- **GIVEN DATA**
------------------------------------------------------------
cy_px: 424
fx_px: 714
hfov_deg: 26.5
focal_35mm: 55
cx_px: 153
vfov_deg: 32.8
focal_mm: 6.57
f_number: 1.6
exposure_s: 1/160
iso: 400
------------------------------------------------------------
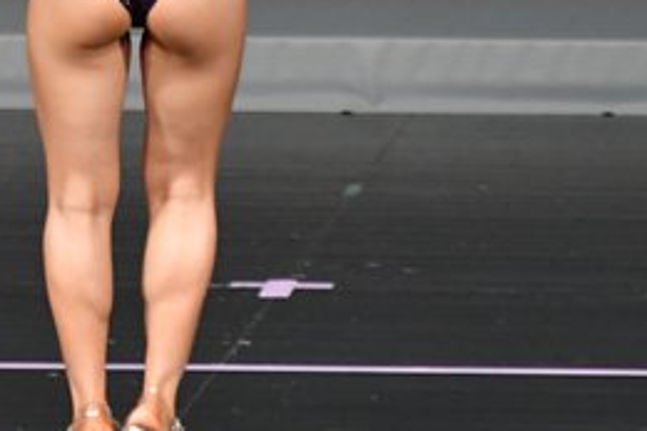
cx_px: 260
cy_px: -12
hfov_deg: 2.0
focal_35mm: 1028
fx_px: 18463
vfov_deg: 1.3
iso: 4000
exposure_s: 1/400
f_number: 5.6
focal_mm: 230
------------------------------------------------------------
Reproduce the lines above, beginning at the line with "hfov_deg: 2.0" and stopping after the line with "focal_mm: 230", exactly as they are.

- **ANSWER FOR THE TASK**
hfov_deg: 2.0
focal_35mm: 1028
fx_px: 18463
vfov_deg: 1.3
iso: 4000
exposure_s: 1/400
f_number: 5.6
focal_mm: 230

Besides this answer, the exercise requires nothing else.